Les Nuits

par

La Nuit d’août

Dans La Nuit d’août, les rôles (et émotions) du poète et de la Muse s’inversent. En effet, ici c’est la Muse qui vit désormais dans la détresse, et se sent abandonnée par le poète. Le poème s’ouvre alors sur une lamentation de la Muse : « Depuis que le soleil, dans l’horizon immense, / A franchi le Cancer sur son axe enflammé, / Le bonheur m’a quittée, et j’attends en silence / L’heure où m’appellera mon ami bien-aimé. / Hélas ! Depuis longtemps sa demeure est déserte ; / Des beaux jours d’autrefois rien n’y semble vivant. »

En réalité, la Muse se plaint du fait que le poète, ayant regagné quelque espoir passager, s’éloigne d’elle, sa source d’inspiration, pour rechercher des plaisirs mondains et se relancer dans des folies amoureuses identiques à celles qui l’avait précédemment brisé : « Que t’en vas-tu chercher, sinon quelque hasard ? Et que rapportes-tu, sinon quelque souffrance ?Il ne te restera de tes plaisirs du monde / Qu’un impuissant mépris pour notre honnête amour. » Elle essaie de le convaincre que la voie qu’il suit est vaine, temporaire, et ne lui apportera qu’une satisfaction passagère : « Tu suis un pâle éclair dans une nuit profonde. » Mais le poète lui répond de manière plutôt joviale pour quelqu’un qui vient d’avoir le cœur brisé : « Salut à ma fidèle amie ! Salut, ma gloire et mon amour ! » Pour défendre sa position, le poète argumente avec la Muse que tout comme les fleurs, l’homme se renouvelle toujours, et suivant l’ordre de la nature, tout n’est que poussière, raison pour laquelle il décide de vivre sa vie et d’aimer, car de toute façon il finira par mourir : « Ô Muse ! Que m’importe ou la mort ou la vie ? »

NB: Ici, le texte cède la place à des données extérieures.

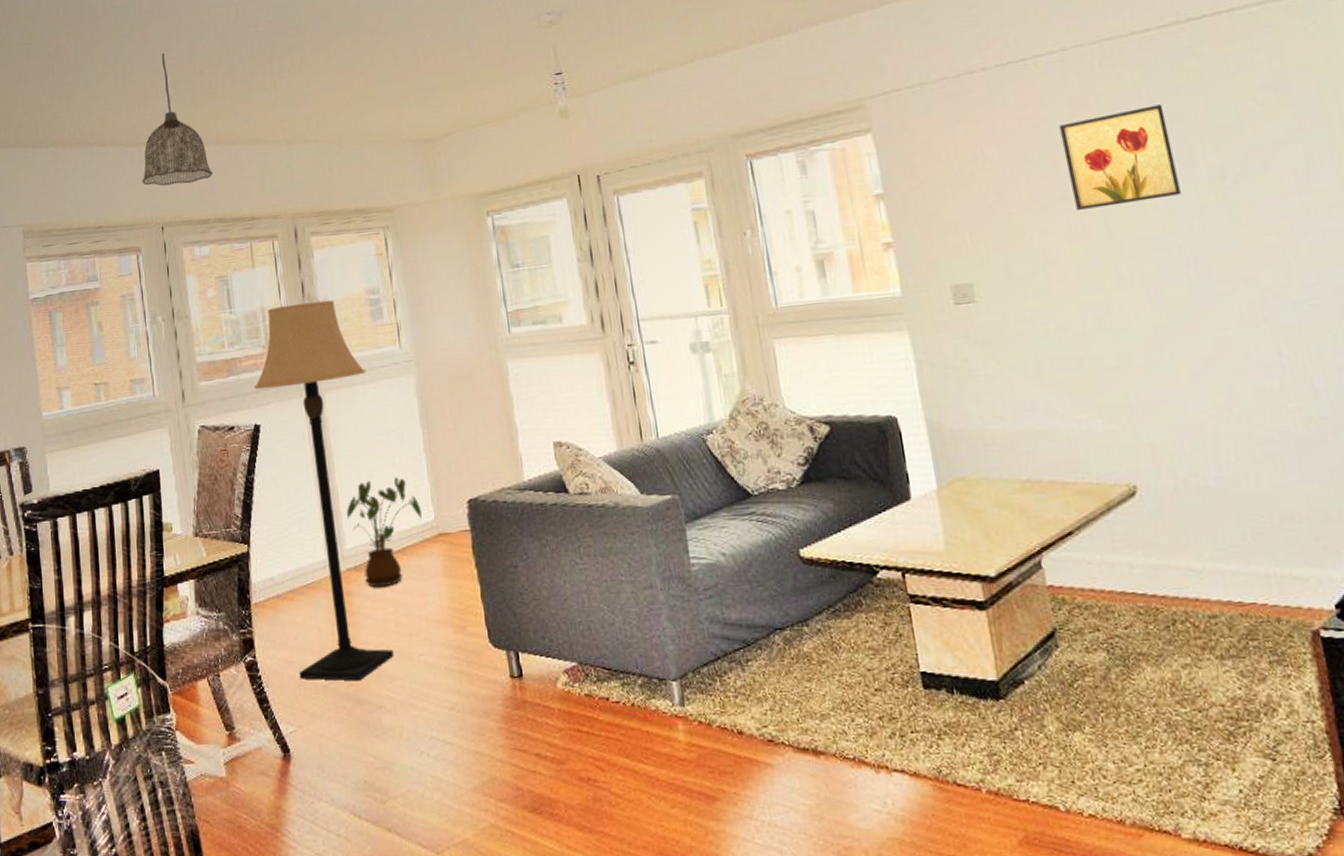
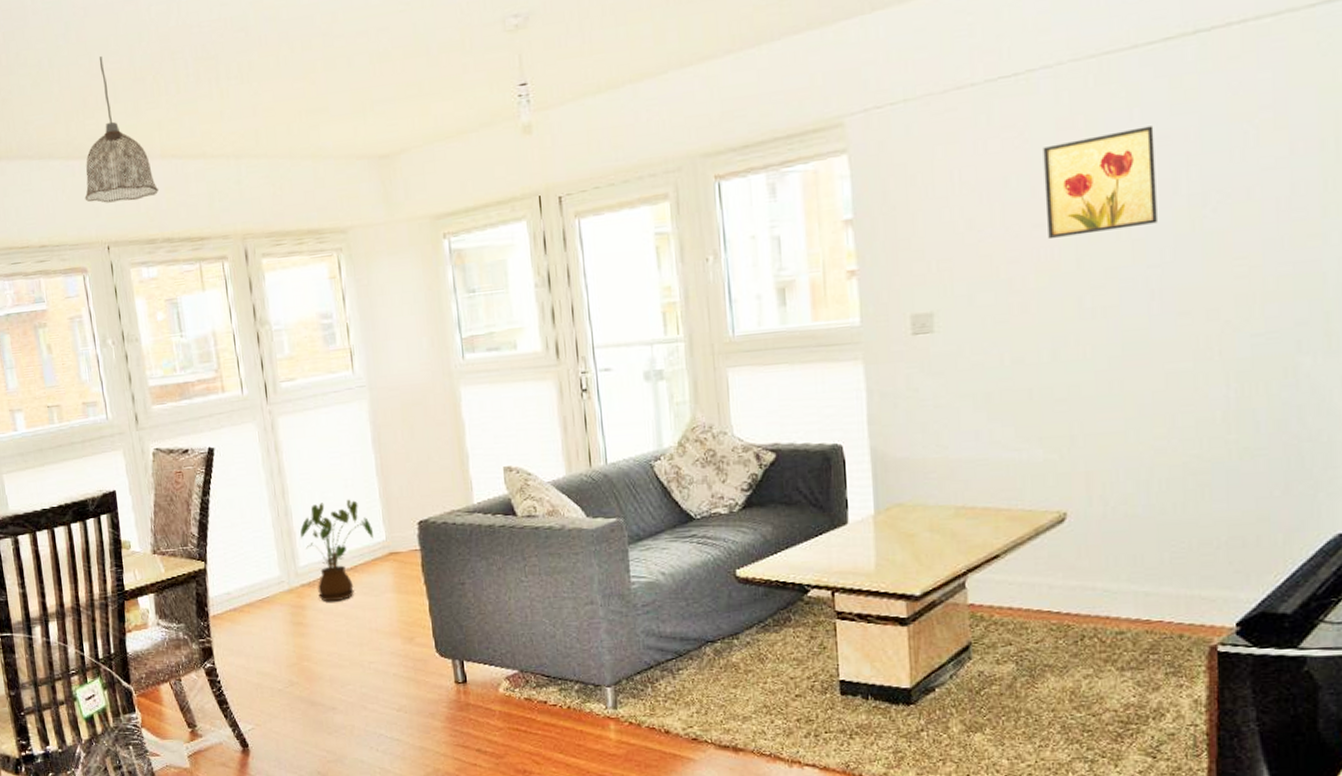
lamp: present [254,299,395,681] -> none [207,324,346,686]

Il utilise une anaphore persistante : « puisque », mettant ainsi l’accent sur tous les éléments de la nature – à titre d’exemple – qui prouvent que la condition humaine, heureuse ou malheureuse n’est que temporaire. Il insiste également sur son désir d’aimer, en utilisant l’anaphore : « J’aime ». Étant donné que tout est éphémère, le poète se dit donc prêt à vouloir tout sacrifier pour un simple plaisir : « J’aime, et je veux pâlir ; j’aime et je veux souffrir ; / J’aime, et pour un baiser je donne mon génie… ». La Muse, désolée par sa décision, est forcée d’accepter ce choix du poète, bien qu’elle sache qu’il ne fait que s’engouffrer dans l’erreur à cause de sa recherche effrénée d’une consolation humaine. Elle réalise donc que peu à peu, il perd sa flamme artistique, sa lumière de poète : « Hélas ! Mon bien-aimé, vous n’êtes plus poète. / Rien ne réveille plus votre lyre muette ; / Vous vous noyez le cœur dans un rêve inconstant ; / Et vous ne savez pas que l’amour de la femme / Change et dissipe en pleurs les trésors de votre âme ».

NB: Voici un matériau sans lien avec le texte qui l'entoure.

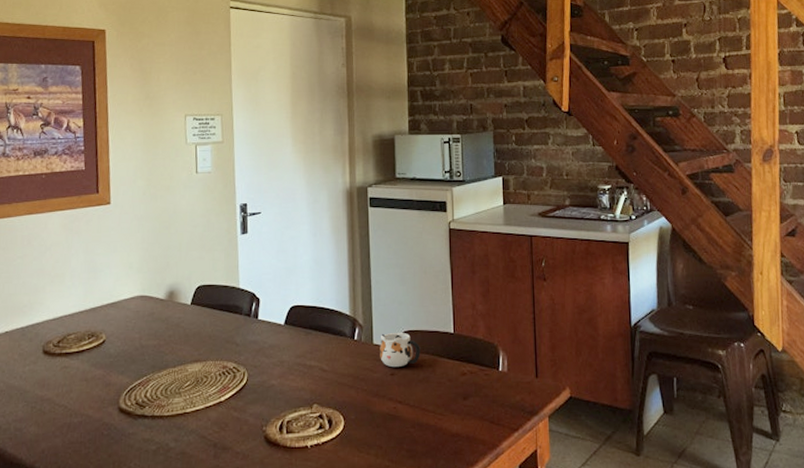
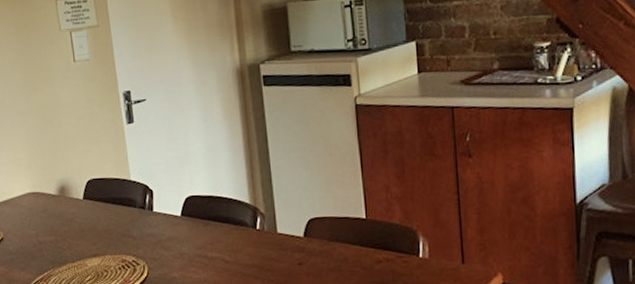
mug: present [380,332,421,368] -> none [284,219,330,257]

Par la réaction du poète, on se rend compte qu’il a atteint un niveau de souffrance ultime. Il est encore dans la peine et essaie de soigner sa blessure sentimentale en faisant de nouvelles conquêtes. Il ne prend pas le temps de laisser guérir cette blessure, et se jette aveuglement dans une autre aventure, car il veut vivre.